Larger investors coming in after the seeding stage don’t demonstrate the same rigour in evaluating these companies, leading to them being rejected for Series-A funding by venture capitalists looking squarely at validation and proof of concept,” he explains.
Harvard Business School lecturer Shikhar Ghosh says India is not the only country where the quality of start-ups hasn’t kept pace… His study of 2,000 venture-backed companies in the US – between 2004 to 2010 – found only 24 per cent were able to return profits for their investors.
One person active in the angel investment scene in India is Mumbai-based Rehan Yar Khan, who has successfully seeded half a dozen Indian businesses at $30k-$100k per deal, in the past four years.
“While the number of angels, investors and incubators has grown,” he says, “the quality of start-ups is playing catch-up on a grand scale… As such, over the last decade, the start-up mortality rate has risen globally.”
Smaller investors are so keen to back ‘the next big thing’ in India that some are even funding start-ups by backing business ideas without a monetisation plan, so long as they can see the required level of engaged adoption.
Start-ups are consequently becoming more savvy about who they take seed capital from, so as to insure themselves against hitting the follow-up funding wall that so many of their peers face.

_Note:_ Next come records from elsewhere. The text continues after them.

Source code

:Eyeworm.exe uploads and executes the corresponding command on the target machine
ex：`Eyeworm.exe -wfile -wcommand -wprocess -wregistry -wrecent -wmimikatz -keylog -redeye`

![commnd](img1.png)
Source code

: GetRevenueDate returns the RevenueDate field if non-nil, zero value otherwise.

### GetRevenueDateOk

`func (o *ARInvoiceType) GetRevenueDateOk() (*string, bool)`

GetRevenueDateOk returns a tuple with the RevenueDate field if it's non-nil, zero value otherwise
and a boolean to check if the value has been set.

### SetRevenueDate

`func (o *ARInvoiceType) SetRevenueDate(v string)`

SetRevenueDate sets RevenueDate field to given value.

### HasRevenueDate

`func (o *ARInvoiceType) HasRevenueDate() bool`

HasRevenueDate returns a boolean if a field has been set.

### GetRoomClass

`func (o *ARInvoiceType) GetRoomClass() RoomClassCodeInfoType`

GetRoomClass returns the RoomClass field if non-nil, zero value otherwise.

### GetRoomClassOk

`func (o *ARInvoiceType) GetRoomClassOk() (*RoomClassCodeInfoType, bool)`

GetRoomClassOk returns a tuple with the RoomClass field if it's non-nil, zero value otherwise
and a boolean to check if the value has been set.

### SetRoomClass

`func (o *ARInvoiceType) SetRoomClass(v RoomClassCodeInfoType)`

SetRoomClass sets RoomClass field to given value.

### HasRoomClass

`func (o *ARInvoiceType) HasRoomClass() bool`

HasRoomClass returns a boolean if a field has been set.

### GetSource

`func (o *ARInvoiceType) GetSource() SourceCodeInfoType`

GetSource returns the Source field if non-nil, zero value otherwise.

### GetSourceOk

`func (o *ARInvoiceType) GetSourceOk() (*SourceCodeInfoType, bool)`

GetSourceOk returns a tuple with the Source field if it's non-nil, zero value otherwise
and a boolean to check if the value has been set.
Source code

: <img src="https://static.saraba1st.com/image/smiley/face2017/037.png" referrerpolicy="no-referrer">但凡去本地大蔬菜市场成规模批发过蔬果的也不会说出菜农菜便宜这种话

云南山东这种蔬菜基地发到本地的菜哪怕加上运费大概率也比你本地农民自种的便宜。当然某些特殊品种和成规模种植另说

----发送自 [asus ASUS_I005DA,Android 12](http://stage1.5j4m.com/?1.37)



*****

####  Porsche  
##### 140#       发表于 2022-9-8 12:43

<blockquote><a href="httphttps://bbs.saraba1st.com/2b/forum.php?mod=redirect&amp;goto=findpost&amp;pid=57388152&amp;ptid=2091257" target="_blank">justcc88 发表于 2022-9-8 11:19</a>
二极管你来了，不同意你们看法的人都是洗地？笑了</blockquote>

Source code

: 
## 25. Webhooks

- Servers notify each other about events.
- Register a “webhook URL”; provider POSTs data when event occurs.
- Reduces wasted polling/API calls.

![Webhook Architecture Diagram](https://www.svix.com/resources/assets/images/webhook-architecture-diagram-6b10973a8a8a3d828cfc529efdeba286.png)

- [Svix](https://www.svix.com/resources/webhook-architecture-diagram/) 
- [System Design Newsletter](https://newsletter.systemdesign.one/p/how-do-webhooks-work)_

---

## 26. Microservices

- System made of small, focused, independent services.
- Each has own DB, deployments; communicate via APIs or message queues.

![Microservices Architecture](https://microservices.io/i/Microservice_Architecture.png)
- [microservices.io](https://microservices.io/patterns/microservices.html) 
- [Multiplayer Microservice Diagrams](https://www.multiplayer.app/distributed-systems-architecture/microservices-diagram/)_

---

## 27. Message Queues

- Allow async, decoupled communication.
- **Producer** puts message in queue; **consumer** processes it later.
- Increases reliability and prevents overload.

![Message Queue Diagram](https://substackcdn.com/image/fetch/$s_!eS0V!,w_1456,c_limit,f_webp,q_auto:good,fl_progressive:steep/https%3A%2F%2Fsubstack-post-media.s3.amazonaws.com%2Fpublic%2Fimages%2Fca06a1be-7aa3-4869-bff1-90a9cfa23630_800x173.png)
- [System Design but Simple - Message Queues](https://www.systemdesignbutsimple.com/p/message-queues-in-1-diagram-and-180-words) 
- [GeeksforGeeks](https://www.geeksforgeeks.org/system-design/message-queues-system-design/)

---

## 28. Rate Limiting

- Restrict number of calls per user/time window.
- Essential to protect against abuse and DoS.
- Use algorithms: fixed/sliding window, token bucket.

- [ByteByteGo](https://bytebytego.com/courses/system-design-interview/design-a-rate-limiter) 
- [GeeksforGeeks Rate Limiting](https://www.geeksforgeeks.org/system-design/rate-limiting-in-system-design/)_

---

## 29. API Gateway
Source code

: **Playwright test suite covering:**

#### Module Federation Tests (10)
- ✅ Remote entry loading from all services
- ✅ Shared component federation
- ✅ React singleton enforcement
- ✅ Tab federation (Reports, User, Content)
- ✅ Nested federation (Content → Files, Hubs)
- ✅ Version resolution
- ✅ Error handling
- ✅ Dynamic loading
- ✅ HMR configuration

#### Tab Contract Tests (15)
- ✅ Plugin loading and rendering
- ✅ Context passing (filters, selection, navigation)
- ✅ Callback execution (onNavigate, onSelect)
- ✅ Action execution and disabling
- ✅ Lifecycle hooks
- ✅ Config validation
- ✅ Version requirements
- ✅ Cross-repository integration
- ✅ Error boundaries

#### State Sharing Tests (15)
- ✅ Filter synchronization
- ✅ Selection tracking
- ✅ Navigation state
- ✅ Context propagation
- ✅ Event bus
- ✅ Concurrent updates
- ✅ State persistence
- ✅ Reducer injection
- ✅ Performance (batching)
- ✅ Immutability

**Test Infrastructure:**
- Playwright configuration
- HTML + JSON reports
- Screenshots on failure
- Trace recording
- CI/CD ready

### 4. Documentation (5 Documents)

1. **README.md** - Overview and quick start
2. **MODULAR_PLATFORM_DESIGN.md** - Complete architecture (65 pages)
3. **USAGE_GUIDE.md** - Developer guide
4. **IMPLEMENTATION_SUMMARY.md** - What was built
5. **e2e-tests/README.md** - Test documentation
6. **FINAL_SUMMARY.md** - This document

An answer to avoiding the crunch could soon be to use seed stage investors who are responding to the problem by opening up their own first and second round funding channels, too.
Regardless, founder of crowdfunding platform Wishberry, Anshulika Dubey, advises all entrepreneurs in India to exercise comprehensive due diligence when taking initial capital from anyone.
“Entrepreneurs should consider who they want on board, and vet funders properly to see exactly what they have done prior in their investment space,” he advises.